The meta attribute is set to the fetch request and depending on its value, the iterator will send the shuffle data request (meta is false) or the shuffle meta file request:

    def send(remoteAddress: BlockManagerId, request: FetchRequest): Unit = {
      if (request.forMergedMetas) {
        pushBasedFetchHelper.sendFetchMergedStatusRequest(request)
      } else {
        sendRequest(request)
      }
      numBlocksInFlightPerAddress(remoteAddress) =
        numBlocksInFlightPerAddress.getOrElse(remoteAddress, 0) + request.blocks.size
    }

The meta fetch request returns the following object:

case class PushMergedRemoteMetaFetchResult(
  shuffleId: Int, shuffleMergeId: Int, reduceId: Int,
  blockSize: Long, bitmaps: Array[RoaringBitmap],
  address: BlockManagerId)

As you can notice, the data is not there because it's only the metadata information. When the ShuffleBlockFetcherIterator meets the responses of that type, it uses it to create yet another request, this time to fetch the shuffle data blocks:

        case PushMergedRemoteMetaFetchResult(
          shuffleId, shuffleMergeId, reduceId, blockSize, bitmaps, address) =>
// ...
          val blocksToFetch = pushBasedFetchHelper.createChunkBlockInfosFromMetaResponse(
            shuffleId, shuffleMergeId, reduceId, blockSize, bitmaps)
          val additionalRemoteReqs = new ArrayBuffer[FetchRequest]
          collectFetchRequests(address, blocksToFetch.toSeq, additionalRemoteReqs)
          fetchRequests ++= additionalRemoteReqs
          // Set result to null to force another iteration.
          result = null

This time, the block id is of ShuffleBlockChunkId type meaning that the request type will not have the meta flag set to true. Put another way, this time it will download the shuffle data from the shuffle service:

      blockId match {
        case ShuffleBlockChunkId(_, _, _, _) =>
          if (curRequestSize >= targetRemoteRequestSize ||
            curBlocks.size >= maxBlocksInFlightPerAddress) {
            curBlocks = createFetchRequests(curBlocks.toSeq, address, isLast = false,
              collectedRemoteRequests, enableBatchFetch = false)
            curRequestSize = curBlocks.map(_.size).sum
          }

The aforementioned logic concerns the remote shuffle fetch. For the locally merged shuffles the logic is easier. The local data has the same properties as remote but it's represented by a different class (PushMergedLocalMetaFetchResult).
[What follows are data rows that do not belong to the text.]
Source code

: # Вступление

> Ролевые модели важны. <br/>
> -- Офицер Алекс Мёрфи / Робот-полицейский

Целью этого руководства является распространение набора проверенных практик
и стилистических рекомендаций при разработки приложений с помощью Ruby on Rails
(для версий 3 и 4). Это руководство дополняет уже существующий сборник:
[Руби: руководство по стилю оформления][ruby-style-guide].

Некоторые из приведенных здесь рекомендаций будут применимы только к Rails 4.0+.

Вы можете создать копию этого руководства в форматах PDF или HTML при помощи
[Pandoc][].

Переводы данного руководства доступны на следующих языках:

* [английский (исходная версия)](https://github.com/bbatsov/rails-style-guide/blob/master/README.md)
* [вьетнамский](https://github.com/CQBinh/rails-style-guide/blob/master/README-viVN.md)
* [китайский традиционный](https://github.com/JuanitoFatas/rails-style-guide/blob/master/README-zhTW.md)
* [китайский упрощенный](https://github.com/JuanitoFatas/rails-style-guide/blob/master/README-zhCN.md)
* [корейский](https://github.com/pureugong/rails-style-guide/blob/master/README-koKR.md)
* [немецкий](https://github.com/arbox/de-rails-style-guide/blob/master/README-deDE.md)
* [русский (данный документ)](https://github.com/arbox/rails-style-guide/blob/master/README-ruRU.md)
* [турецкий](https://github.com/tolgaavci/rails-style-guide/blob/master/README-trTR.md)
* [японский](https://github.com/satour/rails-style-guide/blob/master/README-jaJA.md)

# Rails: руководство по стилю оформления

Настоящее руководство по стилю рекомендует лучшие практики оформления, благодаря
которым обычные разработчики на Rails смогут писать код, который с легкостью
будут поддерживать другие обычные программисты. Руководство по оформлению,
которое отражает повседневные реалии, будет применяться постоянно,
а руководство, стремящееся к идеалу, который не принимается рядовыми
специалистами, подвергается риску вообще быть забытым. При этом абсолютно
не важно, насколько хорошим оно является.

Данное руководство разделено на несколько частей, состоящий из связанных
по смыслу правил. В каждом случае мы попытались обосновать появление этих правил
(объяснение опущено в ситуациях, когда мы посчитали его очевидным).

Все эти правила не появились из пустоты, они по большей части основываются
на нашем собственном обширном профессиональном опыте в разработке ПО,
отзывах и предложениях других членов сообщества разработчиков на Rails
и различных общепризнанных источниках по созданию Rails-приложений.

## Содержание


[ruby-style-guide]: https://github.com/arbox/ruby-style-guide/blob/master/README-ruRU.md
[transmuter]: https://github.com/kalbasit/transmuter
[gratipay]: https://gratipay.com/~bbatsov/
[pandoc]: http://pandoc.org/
Instead of sending a request, it simply uses the merge metadata to load shuffle blocks from the local disk:

          case PushMergedLocalMetaFetchResult(
            shuffleId, shuffleMergeId, reduceId, bitmaps, localDirs) =>
            // Fetch push-merged-local shuffle block data as multiple shuffle chunks
            val shuffleBlockId = ShuffleMergedBlockId(shuffleId, shuffleMergeId, reduceId)
            try {
              val bufs: Seq[ManagedBuffer] = blockManager.getLocalMergedBlockData(shuffleBlockId,
                localDirs)

Sure, push-based shuffle was designed with the goal to optimize huge shuffle exchanges. It's only supported by YARN resource manager but despite that, it's an interesting addition to the continuously evolving shuffle component.